Find all polynomials $P(x)$ such that $2 P\left(2 x^{2}-1\right)=P(x)^{2}-2$

Question

Question -

(Romania, 1990)Find all polynomials $P(x)$ such that $$ 2 P\left(2 x^{2}-1\right)=P(x)^{2}-2 $$ for all $x \in \mathbb{R}$.

Solution

Putting $x=1,$ we get a quadratic equation in $P(1)$ and hence $P(1)=1 \pm \sqrt{3} .$ If $P(1)=1+\sqrt{3},$ we may write $P(x)=(x-1) Q(x)+1+\sqrt{3} .$ This gives a relation for $Q(x)$. $$ 4(x+1) Q\left(2 x^{2}-1\right)=(x-1) Q(x)^{2}+2(1+\sqrt{3}) Q(x) $$ Taking $x=1,$ we see that $Q(1)=0 .$ Thus $(x-1)$ divides $Q(x) .$

We may use the induction to prove that $(x-1)^{n}$ divides $Q(x)$ for all positive integers $n .$ Thus $Q(x) \equiv 0$ and $P(x)=1+\sqrt{3}$ for all $x .$ Similarly, $P(1)=1-\sqrt{3}$ gives $P(x)=1-\sqrt{3}$ for all $x$

now i did not understand how to prove that $(x-1)^{n}$ divides $Q(x)$ for all positive integers $n .$ using induction....

Any help will be appreciated

thankyou

Answer 1

You have the relation $P(x)=(x-1)Q(x)+(1+\sqrt{3})$. And you have also proved that $Q(x)=(x-1)T(x)$ with $\text{deg}~ T(x)=\text{deg}~ Q(x)-1$, thus you plug in this value of $Q(x)$ in the relation to get $P(x)=(x-1)^2T(x)+(1+\sqrt{3})$ and you can apply the same trick as before (plugging in $x=1$) to get $x-1 \mid T(x)$ as well and thus $(x-1)^2 | Q(x)$. Thus you can continue this process $\text{deg}~ P(x)-1$ (degree of $Q(x)$) times and degree of $P$ can be arbitrary so you have the conclusion.

Answer 2

Firstly, when using induction, you need the initial/base case.

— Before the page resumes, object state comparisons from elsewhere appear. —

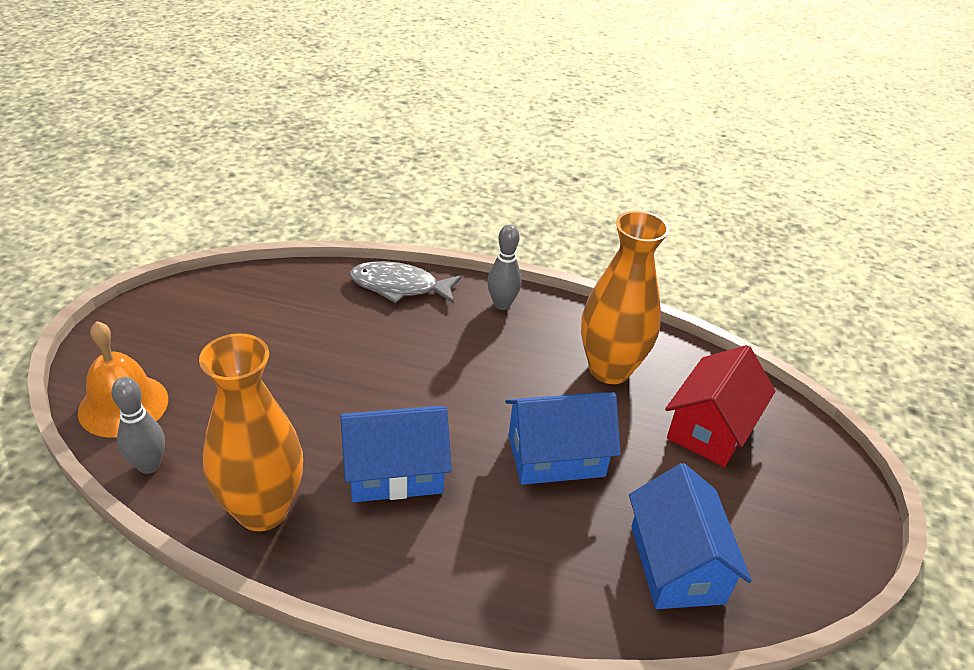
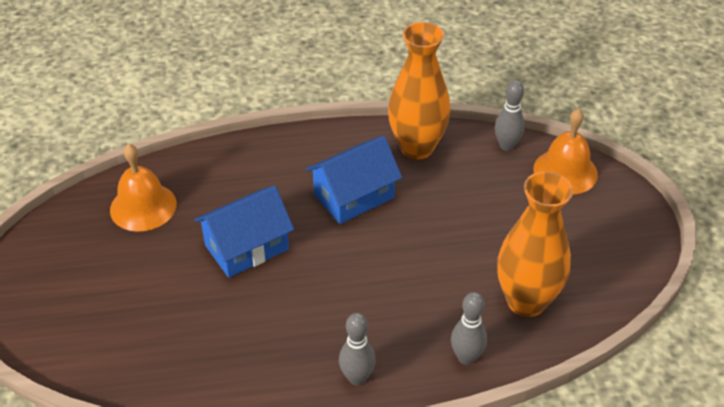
camera: 160 degrees right, 5 degrees up
(399, 286) = (466, 357): grey fish -> grey bowling pin
(609, 369) = (226, 342): orange vase -> orange vase (526, 301)
(676, 564) = (143, 206): blue house -> orange bell
(711, 428) = (125, 317): red house -> none

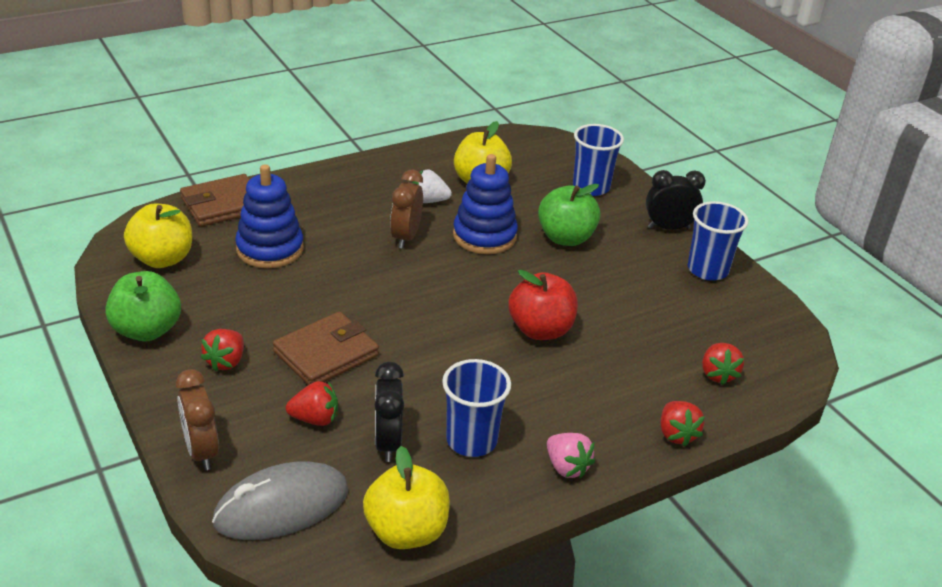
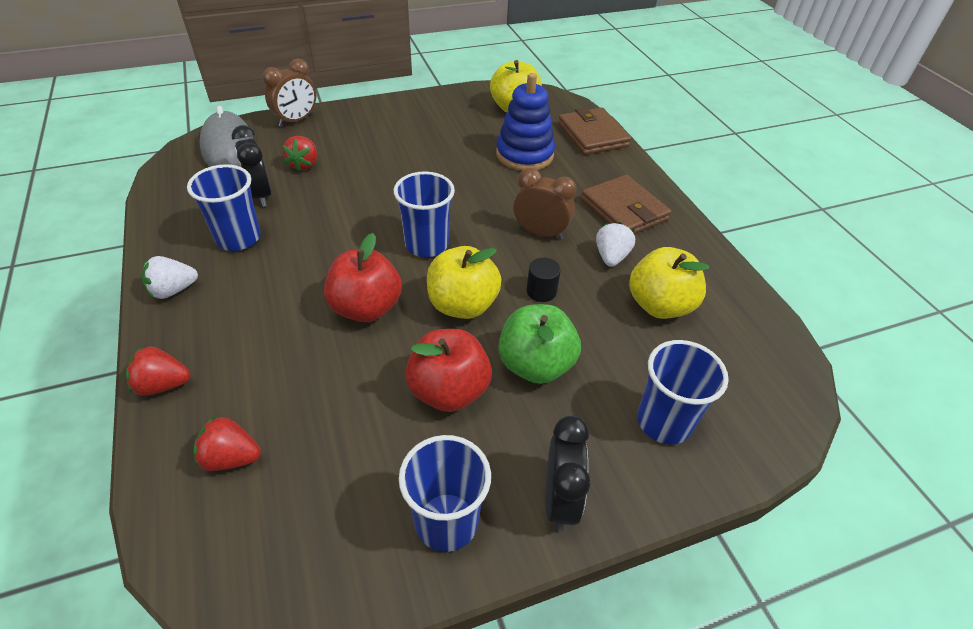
camera: 100 degrees right, 10 degrees up
(147, 330) = (428, 102): green apple -> none
(201, 451) = (296, 120): brown clock -> brown clock turned 150 degrees clockwise
(226, 362) = (383, 131): red strawberry -> none
(326, 353) = (377, 174): brown wallet -> brown wallet (624, 210)
(388, 443) = (261, 195): black clock -> black clock turned 120 degrees counterclockwise
(406, 531) = (169, 195): yellow apple -> yellow apple (462, 305)
(442, 304) = (426, 244): none -> blue cup
(484, 236) = (541, 291): blue stacking toy -> black cylinder
(566, 467) = (173, 290): pink strawberry -> white strawberry
(608, 276) = (449, 391): none -> red apple

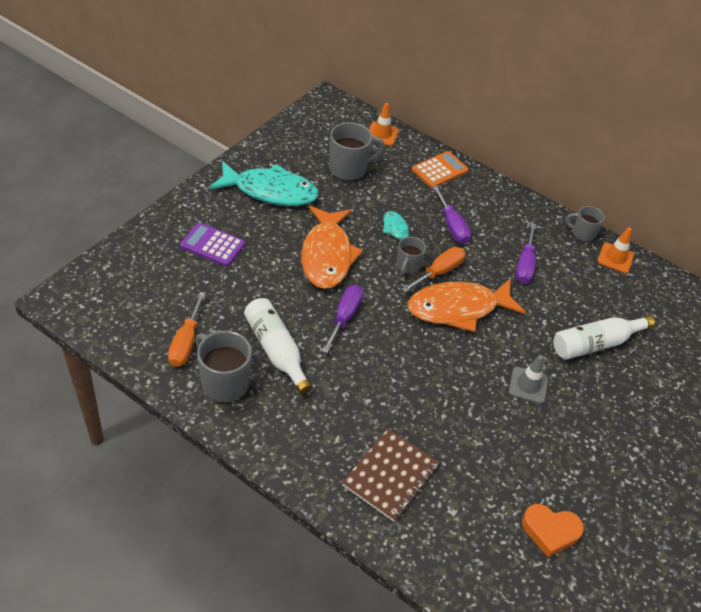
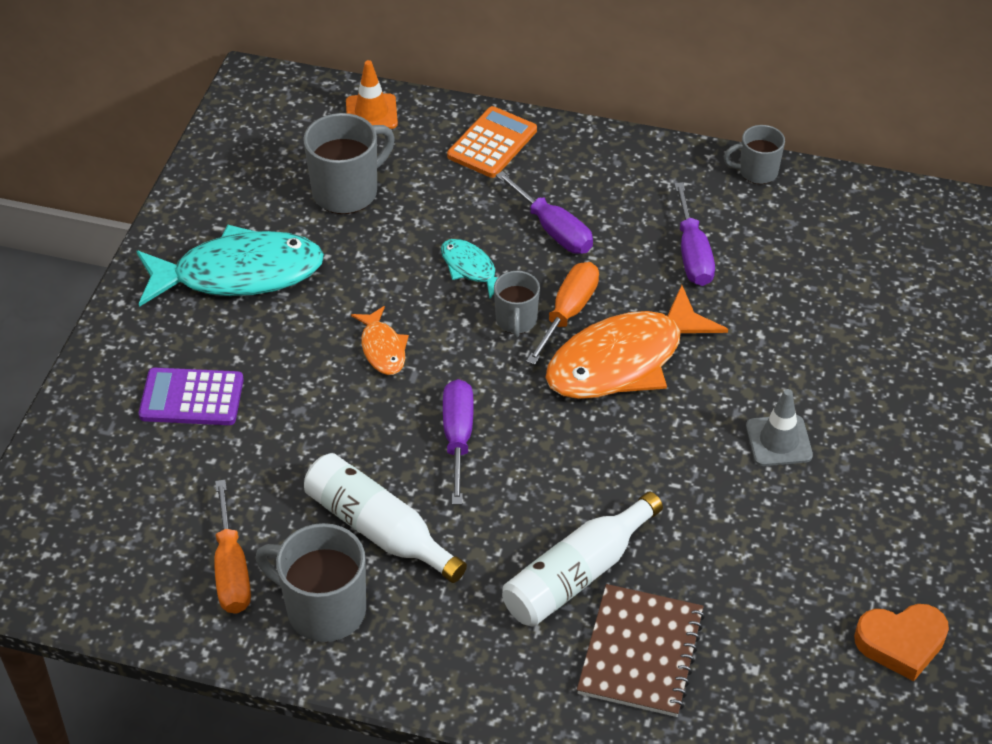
camera: 15 degrees left, 0 degrees up
(327, 255) = (382, 348): orange fish -> orange fish, size x0.47
(595, 344) = (848, 341): white bottle -> white bottle (577, 574)
(615, 258) = (821, 194): orange traffic cone -> none

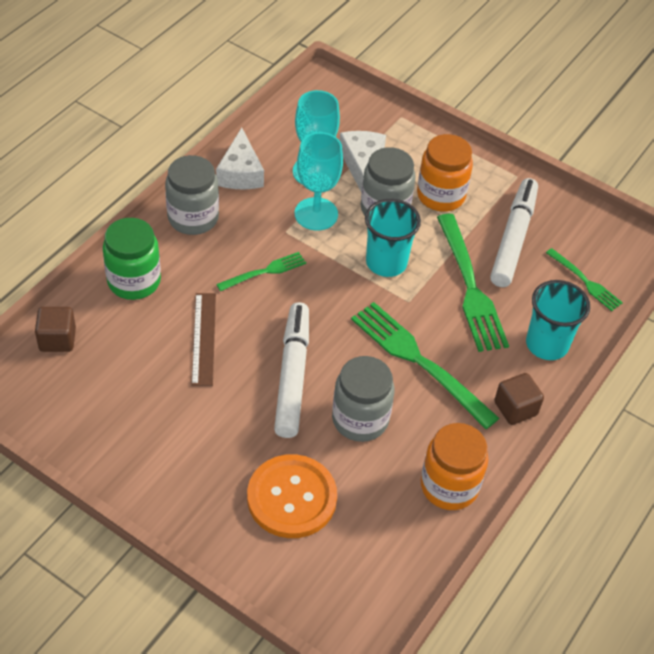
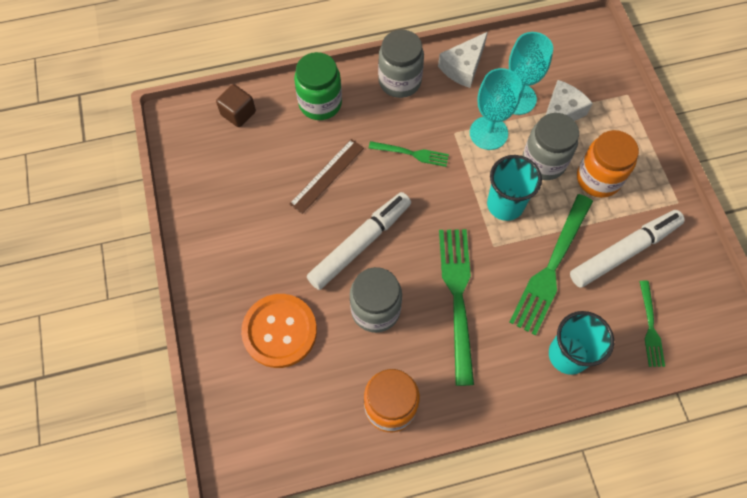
camera: 45 degrees right, 15 degrees up
(515, 408) = (494, 386): brown cube -> none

We conclude that $(x-1) = (x-1)^1$ divides the polynomial $Q(x)$.
Note that I will be using the following notation; $Q(x) = (x-1) \cdot Q^{(1)}(x)$, and in general \begin{equation}Q^{(n)}(x) = (x-1) \cdot Q^{(n+1)}(x)\end{equation} or \begin{equation}Q(x) = (x-1)^n \cdot Q^{(n)}(x).\end{equation}
Now for induction-step we will assume that $(x-1)^n$ divides $Q(x)$. We get the following: \begin{equation}P(x)=(x−1)^n Q^{(n)}(x) + 1 \pm \sqrt3 \end{equation}
To answer one must prove "the inductive step". Prove that if we assume the statement holds for $n$, it also holds for $n+1$.
So using the above, assumed identity, and plugging it into the original equation, we get: \begin{equation}2 \left(((2x^2-1)−1)^n Q^{(n)}(2x^2-1) +1\pm\sqrt3\right) = \left((x−1)^n Q^{(n)}(x) +1\pm\sqrt3\right)^2 - 2\end{equation}
You should work out the brackets to yield: \begin{equation} 4(x-1)^n(x+1)^n Q(2x^2-1) + 2(1\pm \sqrt3) =\\ (x-1)^{2n} Q^{(n)}(x)^2 + (x-1)^n Q^{(n)}(x) + 1 \pm 2\sqrt3 +3 -2\end{equation} The constant cancels, we divide by $(x-1)^n$ and we get: \begin{equation}4(x+1)^n Q(2x^2-1) = (x-1)^n Q^{(n)}(x)^2 +Q^{(n)}(x) \end{equation} Filling in $x=1$ gives: \begin{equation} 2^{n+2} Q^{(n)}(1) = Q^{(n)}(1)\end{equation} \begin{equation} (2^{n+2}-1) Q^{(n)}(1) = 0 \end{equation} We conclude $Q^{(n)}(1) = 0$, thus $(x-1)$ is a divisor of $Q^{(n)}(x)$.